One of the most alarming aspects of the thrust toward child control is the designation of normal kids as "predelinquents." Schrag and Divoky report that mostly these are children who have run away from home, smoked a joint, or drunk a beer—and been caught. Typically, they are coerced into behavior-mod classes or therapy by the Catch-22 threat that, if they don't, they'll be prosecuted and "get a record." But, in order to justify treatment, the kids are booked into a substructure of police records that in many places are computerized and circulated even more freely than court records. That police record, along with school records, forms a dossier available to almost everyone. Whether it's right or wrong, whether or not the child is cleared of any charges, it's there in black and white, available to all other governmental agencies and often to colleges and prospective employers. The parents and the child, however, usually can't even see the dossier unless they sue. Getting it changed is impossible—the only recourse, even through extensive court action, is to add to the existing dossier a "statement" of dissension.
The book starts by quoting a 1969 memo from then-President Nixon to the Secretary of Health, Education, and Welfare asking advice on a proposal by one Dr. Arnold A. Hutschnecker that advocated the virtual takeover of children by state and federal governments. Although much too heavy-handed ever to be swallowed whole by the American public, it came hard on the heels of the Great Societies of Kennedy and Johnson and has become the tacit premise upon which today's social workers, teachers, and school administrators act.

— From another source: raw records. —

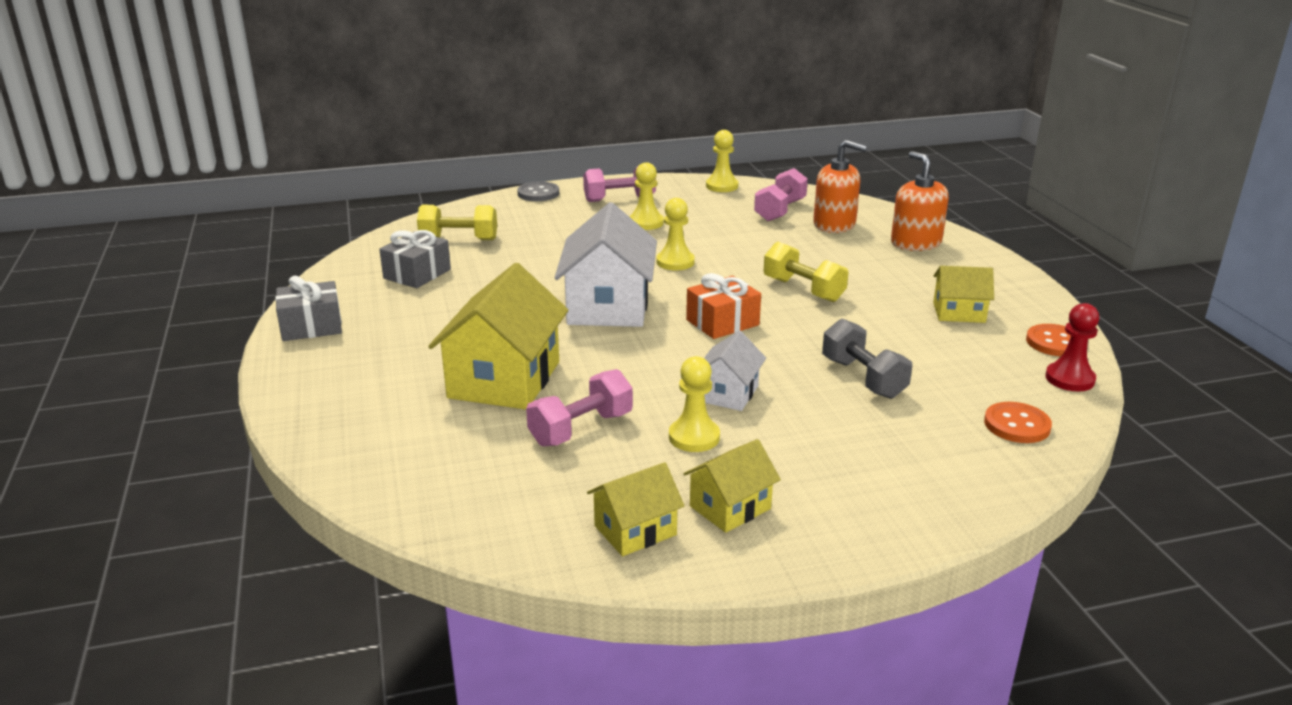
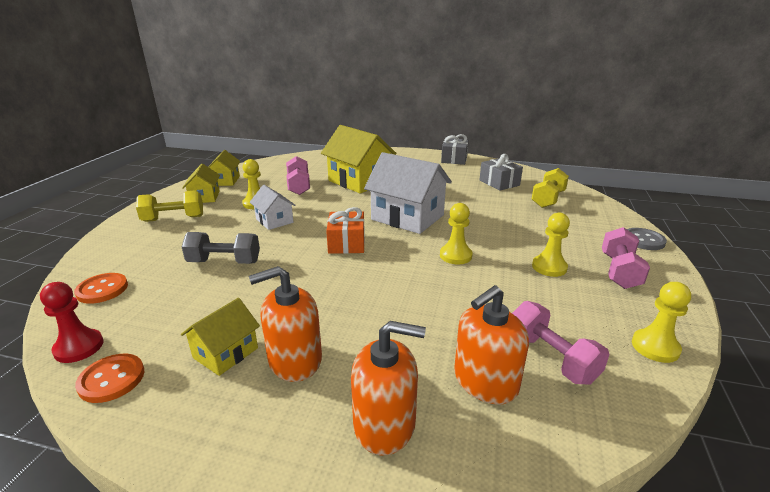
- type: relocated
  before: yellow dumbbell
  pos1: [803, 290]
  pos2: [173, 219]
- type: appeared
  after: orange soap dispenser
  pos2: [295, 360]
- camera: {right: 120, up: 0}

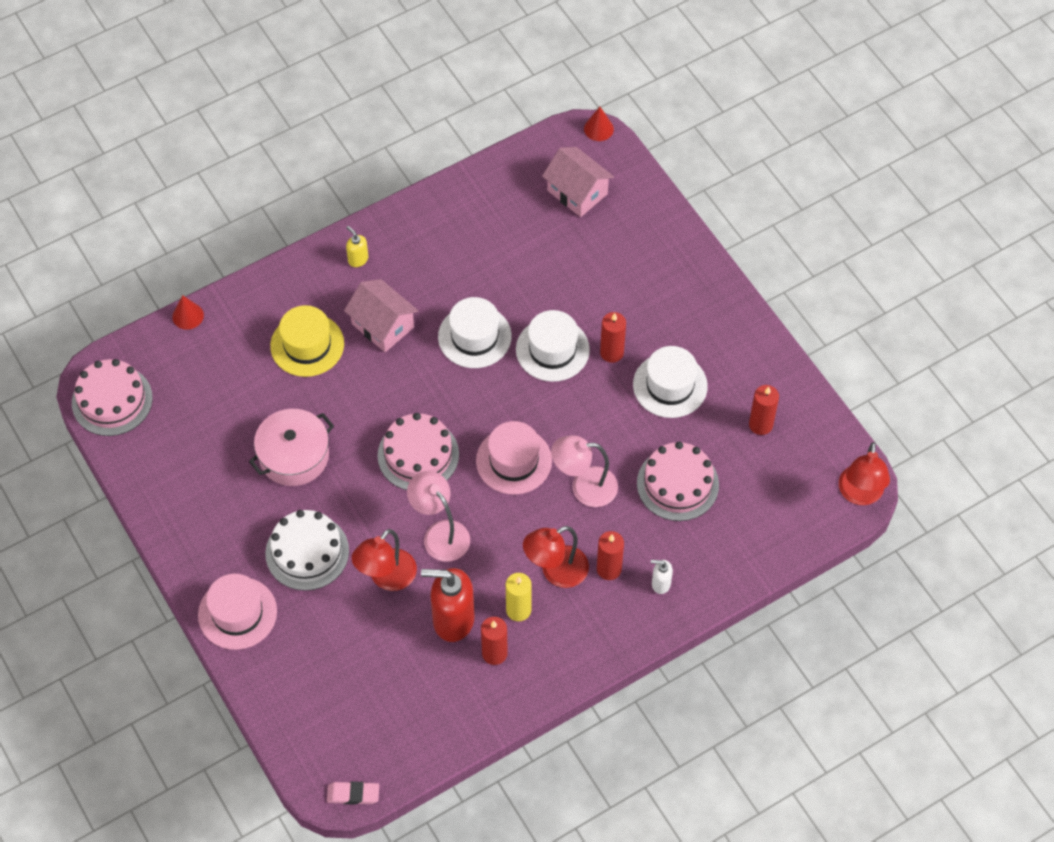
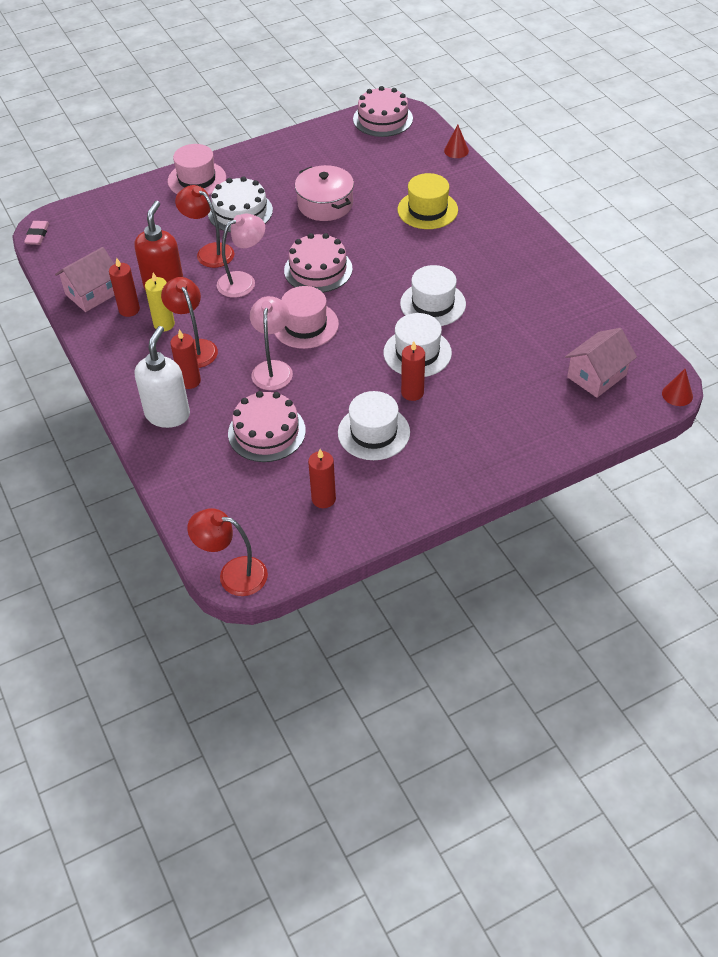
- type: missing
  before: yellow soap dispenser
  pos1: [358, 259]
- type: relocated
  before: pink house
  pos1: [383, 325]
  pos2: [93, 293]
- type: size
  before: white soap dispenser
  pos1: [660, 584]
  pos2: [168, 414]
  scale: 2.13
- camera: {right: 95, up: -10}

Having provided excellent documentation, the book ends with a restatement of individual rights and a serious warning about their demise.
Both The Myth of the Hyperactive Child and Behavior Mod and the Managed Society are nonfiction, written to disclose what's happening so that individuals may take action. And if we don't.…

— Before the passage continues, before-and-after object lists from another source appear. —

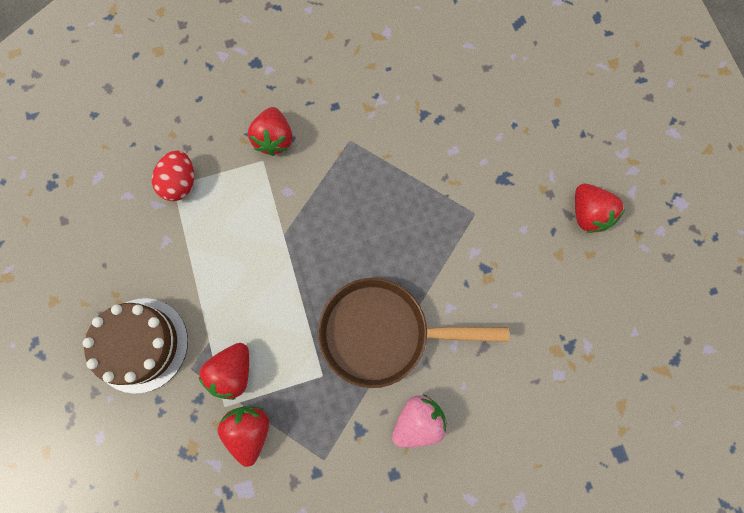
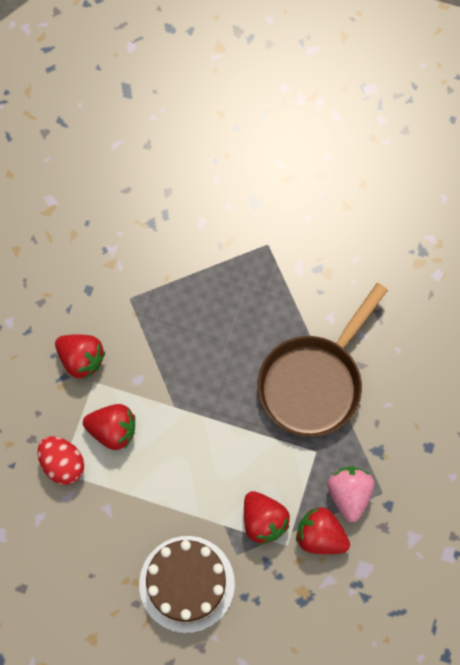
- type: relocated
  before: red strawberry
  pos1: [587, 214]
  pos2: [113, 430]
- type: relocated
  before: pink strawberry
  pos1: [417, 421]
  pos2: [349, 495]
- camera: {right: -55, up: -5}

The Tomorrow File projects a culture where all the evils delineated by the first two books are built into the value system of the people. Set in 1998, The Tomorrow File presents an almost totally controlled populace from the point of view of the protagonist, Nicholas Bennington Flair. Flair is brilliant, with his high native intelligence aided by drugs, and has attained a top bureaucratic post in the hierarchy of the State.
Lawrence Sanders, the author, lets language disclose the history of what has gone before. People are now "objects." Dissenters are "obsos" who haven't been shaped by behavior mod, drugs, or genetic tinkering. What happens to individuals and their minds under these conditions constitutes the plot. Sanders does not pronounce moral judgment, although he leads the reader right to that door. His method makes the book exceptionally chilling; true horror is present in the events by their telling.

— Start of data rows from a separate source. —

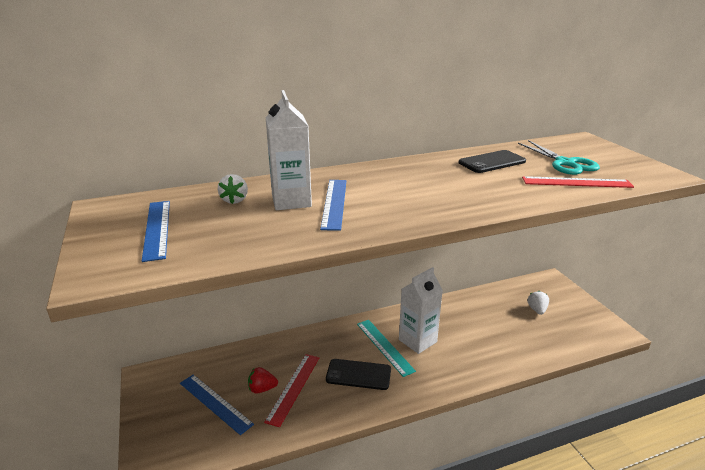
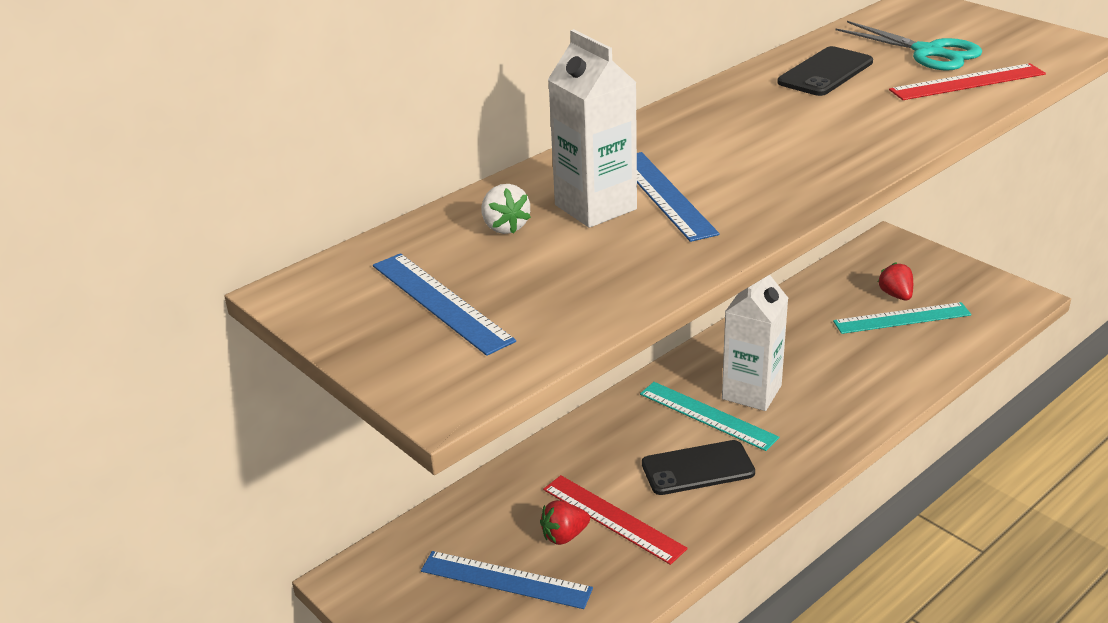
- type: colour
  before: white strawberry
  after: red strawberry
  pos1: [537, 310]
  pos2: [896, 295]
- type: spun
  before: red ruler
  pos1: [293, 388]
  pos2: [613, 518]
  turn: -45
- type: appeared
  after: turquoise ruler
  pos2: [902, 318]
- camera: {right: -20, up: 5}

Sanders, who has also written a couple of other good mysteries (The Anderson Tapes, The First Deadly Sin, and The Second Deadly Sin), has structured this book as another who-done-it. It's well written, but I can't say it's entertaining. Rather, I'd describe it as being frighteningly significant. The reader is challenged to identify it all and tie it to today's happenings. For instance, a speech given by one of the "bad guys" defending the latest proposed attack on individual rights sounds very close to Senator Edward Kennedy defending gun control or proposing reforms of the criminal justice system.
If you still need a warning of what can happen to a society if the increased manipulation of people's psyches is not stopped, read The Tomorrow File. And if you still think that The Tomorrow File can't happen here, read the other two books.
In our march toward 1984, science fiction is well along the way to becoming science fact.
Ms. Baldridge, a public school and Montessori teacher, is currently researching a book on contemporary educational practices.